DIRECTIVE: Gather every line of the records that contains the string "Google" and copy each one.
(DATA Opens)
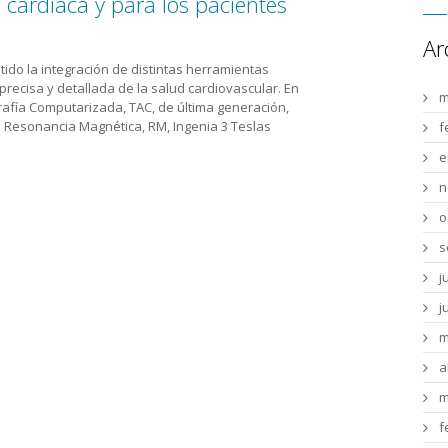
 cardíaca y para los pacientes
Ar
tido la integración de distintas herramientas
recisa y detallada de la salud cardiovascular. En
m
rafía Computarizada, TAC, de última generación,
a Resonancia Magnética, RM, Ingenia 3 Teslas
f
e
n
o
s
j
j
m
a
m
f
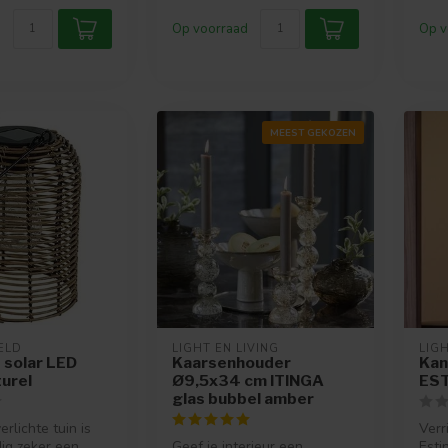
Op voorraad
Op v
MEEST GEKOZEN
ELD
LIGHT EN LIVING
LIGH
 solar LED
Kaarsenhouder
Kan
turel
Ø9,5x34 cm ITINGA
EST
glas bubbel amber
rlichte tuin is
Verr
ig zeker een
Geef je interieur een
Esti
(DATA Closes)
(DATA Opens)
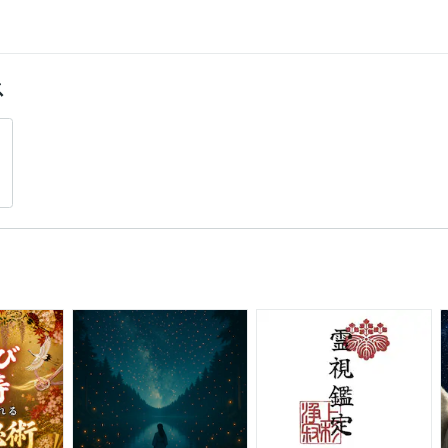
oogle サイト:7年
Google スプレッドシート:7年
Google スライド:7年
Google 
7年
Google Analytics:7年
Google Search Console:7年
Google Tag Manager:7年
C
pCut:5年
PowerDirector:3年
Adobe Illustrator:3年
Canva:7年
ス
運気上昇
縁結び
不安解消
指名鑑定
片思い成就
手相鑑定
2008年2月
(DATA Closes)
TASK RESPONSE:
Google スプレッドシート:7年
Google スライド:7年
Google 
Google Analytics:7年
Google Search Console:7年
Google Tag Manager:7年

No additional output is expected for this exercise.